REQUIREMENTS:
Show each line of the data below that contains the string "edgeStyle". Letter case must match.

RECORDS TO USE:
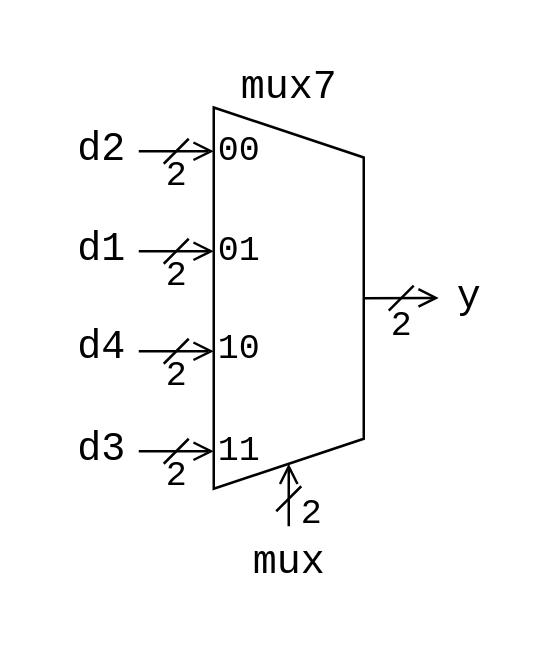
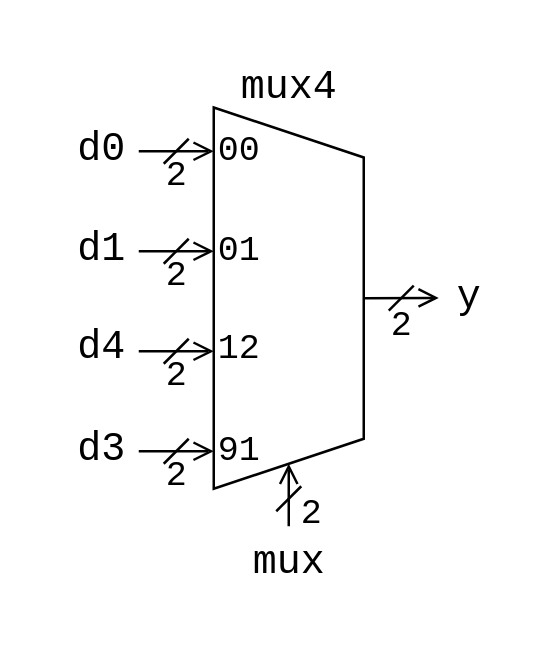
  <mxCell id="0" />
  <mxCell id="1" parent="0" />
  <mxCell id="2" value="" style="group" vertex="1" connectable="0" parent="1"><mxGeometry x="20" y="20" width="182" height="220" as="geometry" /></mxCell>
  <mxCell id="3" style="edgeStyle=none;html=1;exitX=0.5;exitY=0;exitDx=0;exitDy=0;endArrow=open;endFill=0;" edge="1" parent="2" source="5"><mxGeometry relative="1" as="geometry"><mxPoint x="155" y="98.667" as="targetPoint" /></mxGeometry></mxCell>
  <mxCell id="4" style="edgeStyle=none;html=1;exitX=1;exitY=0.5;exitDx=0;exitDy=0;endArrow=none;endFill=0;startArrow=open;startFill=0;" edge="1" parent="2" source="5"><mxGeometry relative="1" as="geometry"><mxPoint x="95" y="190" as="targetPoint" /></mxGeometry></mxCell>
  <mxCell id="5" value="" style="shape=trapezoid;perimeter=trapezoidPerimeter;whiteSpace=wrap;html=1;fixedSize=1;rotation=90;" vertex="1" parent="2"><mxGeometry x="18.75" y="68.75" width="152.5" height="60" as="geometry" /></mxCell>
  <mxCell id="6" value="" style="endArrow=open;html=1;entryX=0.25;entryY=1;entryDx=0;entryDy=0;endFill=0;" edge="1" parent="2"><mxGeometry width="50" height="50" relative="1" as="geometry"><mxPoint x="35" y="40" as="sourcePoint" /><mxPoint x="65" y="40" as="targetPoint" /></mxGeometry></mxCell>
  <mxCell id="7" value="" style="endArrow=open;html=1;entryX=0.25;entryY=1;entryDx=0;entryDy=0;endFill=0;" edge="1" parent="2"><mxGeometry width="50" height="50" relative="1" as="geometry"><mxPoint x="35" y="80" as="sourcePoint" /><mxPoint x="65" y="80" as="targetPoint" /></mxGeometry></mxCell>
  <mxCell id="8" value="" style="endArrow=open;html=1;entryX=0.25;entryY=1;entryDx=0;entryDy=0;endFill=0;" edge="1" parent="2"><mxGeometry width="50" height="50" relative="1" as="geometry"><mxPoint x="35" y="120" as="sourcePoint" /><mxPoint x="65" y="120" as="targetPoint" /></mxGeometry></mxCell>
  <mxCell id="9" value="" style="endArrow=open;html=1;entryX=0.25;entryY=1;entryDx=0;entryDy=0;endFill=0;" edge="1" parent="2"><mxGeometry width="50" height="50" relative="1" as="geometry"><mxPoint x="35" y="160" as="sourcePoint" /><mxPoint x="65" y="160" as="targetPoint" /></mxGeometry></mxCell>
- <mxCell id="10" value="mux7" style="text;html=1;align=center;verticalAlign=middle;resizable=0;points=[];autosize=1;strokeColor=none;fillColor=none;fontSize=16;fontFamily=Courier New;" vertex="1" parent="2"><mxGeometry x="65" width="60" height="30" as="geometry" /></mxCell>
- <mxCell id="11" value="d2" style="text;html=1;align=center;verticalAlign=middle;resizable=0;points=[];autosize=1;strokeColor=none;fillColor=none;fontSize=16;fontFamily=Courier New;" vertex="1" parent="2"><mxGeometry y="25" width="40" height="30" as="geometry" /></mxCell>
+ <mxCell id="10" value="mux4" style="text;html=1;align=center;verticalAlign=middle;resizable=0;points=[];autosize=1;strokeColor=none;fillColor=none;fontSize=16;fontFamily=Courier New;" vertex="1" parent="2"><mxGeometry x="65" width="60" height="30" as="geometry" /></mxCell>
+ <mxCell id="11" value="d0" style="text;html=1;align=center;verticalAlign=middle;resizable=0;points=[];autosize=1;strokeColor=none;fillColor=none;fontSize=16;fontFamily=Courier New;" vertex="1" parent="2"><mxGeometry y="25" width="40" height="30" as="geometry" /></mxCell>
  <mxCell id="12" value="d1" style="text;html=1;align=center;verticalAlign=middle;resizable=0;points=[];autosize=1;strokeColor=none;fillColor=none;fontSize=16;fontFamily=Courier New;" vertex="1" parent="2"><mxGeometry y="65" width="40" height="30" as="geometry" /></mxCell>
  <mxCell id="13" value="d4" style="text;html=1;align=center;verticalAlign=middle;resizable=0;points=[];autosize=1;strokeColor=none;fillColor=none;fontSize=16;fontFamily=Courier New;" vertex="1" parent="2"><mxGeometry y="103.75" width="40" height="30" as="geometry" /></mxCell>
  <mxCell id="14" value="d3" style="text;html=1;align=center;verticalAlign=middle;resizable=0;points=[];autosize=1;strokeColor=none;fillColor=none;fontSize=16;fontFamily=Courier New;" vertex="1" parent="2"><mxGeometry y="145" width="40" height="30" as="geometry" /></mxCell>
  <mxCell id="15" value="" style="endArrow=none;html=1;" edge="1" parent="2"><mxGeometry width="50" height="50" relative="1" as="geometry"><mxPoint x="135" y="103.75" as="sourcePoint" /><mxPoint x="145" y="93.75" as="targetPoint" /></mxGeometry></mxCell>
  <mxCell id="16" value="" style="endArrow=none;html=1;" edge="1" parent="2"><mxGeometry width="50" height="50" relative="1" as="geometry"><mxPoint x="45" y="165" as="sourcePoint" /><mxPoint x="55" y="155" as="targetPoint" /></mxGeometry></mxCell>
  <mxCell id="17" value="" style="endArrow=none;html=1;" edge="1" parent="2"><mxGeometry width="50" height="50" relative="1" as="geometry"><mxPoint x="45" y="125" as="sourcePoint" /><mxPoint x="55" y="115" as="targetPoint" /></mxGeometry></mxCell>
  <mxCell id="18" value="" style="endArrow=none;html=1;" edge="1" parent="2"><mxGeometry width="50" height="50" relative="1" as="geometry"><mxPoint x="45" y="85" as="sourcePoint" /><mxPoint x="55" y="75" as="targetPoint" /></mxGeometry></mxCell>
  <mxCell id="19" value="" style="endArrow=none;html=1;" edge="1" parent="2"><mxGeometry width="50" height="50" relative="1" as="geometry"><mxPoint x="45" y="45" as="sourcePoint" /><mxPoint x="55" y="35" as="targetPoint" /></mxGeometry></mxCell>
  <mxCell id="20" value="" style="endArrow=none;html=1;" edge="1" parent="2"><mxGeometry width="50" height="50" relative="1" as="geometry"><mxPoint x="90" y="184" as="sourcePoint" /><mxPoint x="100" y="174" as="targetPoint" /></mxGeometry></mxCell>
  <mxCell id="21" value="00" style="text;html=1;align=center;verticalAlign=middle;resizable=0;points=[];autosize=1;strokeColor=none;fillColor=none;fontSize=14;fontFamily=Courier New;" vertex="1" parent="2"><mxGeometry x="55" y="25" width="40" height="30" as="geometry" /></mxCell>
  <mxCell id="22" value="01" style="text;html=1;align=center;verticalAlign=middle;resizable=0;points=[];autosize=1;strokeColor=none;fillColor=none;fontSize=14;fontFamily=Courier New;" vertex="1" parent="2"><mxGeometry x="55" y="65" width="40" height="30" as="geometry" /></mxCell>
- <mxCell id="23" value="10" style="text;html=1;align=center;verticalAlign=middle;resizable=0;points=[];autosize=1;strokeColor=none;fillColor=none;fontSize=14;fontFamily=Courier New;" vertex="1" parent="2"><mxGeometry x="55" y="103.75" width="40" height="30" as="geometry" /></mxCell>
- <mxCell id="24" value="11" style="text;html=1;align=center;verticalAlign=middle;resizable=0;points=[];autosize=1;strokeColor=none;fillColor=none;fontSize=14;fontFamily=Courier New;" vertex="1" parent="2"><mxGeometry x="55" y="145" width="40" height="30" as="geometry" /></mxCell>
+ <mxCell id="23" value="12" style="text;html=1;align=center;verticalAlign=middle;resizable=0;points=[];autosize=1;strokeColor=none;fillColor=none;fontSize=14;fontFamily=Courier New;" vertex="1" parent="2"><mxGeometry x="55" y="103.75" width="40" height="30" as="geometry" /></mxCell>
+ <mxCell id="24" value="91" style="text;html=1;align=center;verticalAlign=middle;resizable=0;points=[];autosize=1;strokeColor=none;fillColor=none;fontSize=14;fontFamily=Courier New;" vertex="1" parent="2"><mxGeometry x="55" y="145" width="40" height="30" as="geometry" /></mxCell>
  <mxCell id="25" value="mux" style="text;html=1;align=center;verticalAlign=middle;resizable=0;points=[];autosize=1;strokeColor=none;fillColor=none;fontSize=16;fontFamily=Courier New;" vertex="1" parent="2"><mxGeometry x="70" y="190" width="50" height="30" as="geometry" /></mxCell>
  <mxCell id="26" value="y" style="text;html=1;align=center;verticalAlign=middle;resizable=0;points=[];autosize=1;strokeColor=none;fillColor=none;fontSize=16;fontFamily=Courier New;" vertex="1" parent="2"><mxGeometry x="152" y="83.75" width="30" height="30" as="geometry" /></mxCell>
  <mxCell id="27" value="2" style="text;html=1;align=center;verticalAlign=middle;resizable=0;points=[];autosize=1;strokeColor=none;fillColor=none;fontSize=14;fontFamily=Courier New;" vertex="1" parent="2"><mxGeometry x="125" y="95" width="30" height="30" as="geometry" /></mxCell>
  <mxCell id="28" value="2" style="text;html=1;align=center;verticalAlign=middle;resizable=0;points=[];autosize=1;strokeColor=none;fillColor=none;fontSize=14;fontFamily=Courier New;" vertex="1" parent="2"><mxGeometry x="35" y="155" width="30" height="30" as="geometry" /></mxCell>
  <mxCell id="29" value="2" style="text;html=1;align=center;verticalAlign=middle;resizable=0;points=[];autosize=1;strokeColor=none;fillColor=none;fontSize=14;fontFamily=Courier New;" vertex="1" parent="2"><mxGeometry x="35" y="115" width="30" height="30" as="geometry" /></mxCell>
  <mxCell id="30" value="2" style="text;html=1;align=center;verticalAlign=middle;resizable=0;points=[];autosize=1;strokeColor=none;fillColor=none;fontSize=14;fontFamily=Courier New;" vertex="1" parent="2"><mxGeometry x="35" y="74.75" width="30" height="30" as="geometry" /></mxCell>
  <mxCell id="31" value="2" style="text;html=1;align=center;verticalAlign=middle;resizable=0;points=[];autosize=1;strokeColor=none;fillColor=none;fontSize=14;fontFamily=Courier New;" vertex="1" parent="2"><mxGeometry x="35" y="35" width="30" height="30" as="geometry" /></mxCell>
  <mxCell id="32" value="2" style="text;html=1;align=center;verticalAlign=middle;resizable=0;points=[];autosize=1;strokeColor=none;fillColor=none;fontSize=14;fontFamily=Courier New;" vertex="1" parent="2"><mxGeometry x="89" y="170" width="30" height="30" as="geometry" /></mxCell>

RESULT FOR THIS TASK:
  <mxCell id="3" style="edgeStyle=none;html=1;exitX=0.5;exitY=0;exitDx=0;exitDy=0;endArrow=open;endFill=0;" edge="1" parent="2" source="5"><mxGeometry relative="1" as="geometry"><mxPoint x="155" y="98.667" as="targetPoint" /></mxGeometry></mxCell>
  <mxCell id="4" style="edgeStyle=none;html=1;exitX=1;exitY=0.5;exitDx=0;exitDy=0;endArrow=none;endFill=0;startArrow=open;startFill=0;" edge="1" parent="2" source="5"><mxGeometry relative="1" as="geometry"><mxPoint x="95" y="190" as="targetPoint" /></mxGeometry></mxCell>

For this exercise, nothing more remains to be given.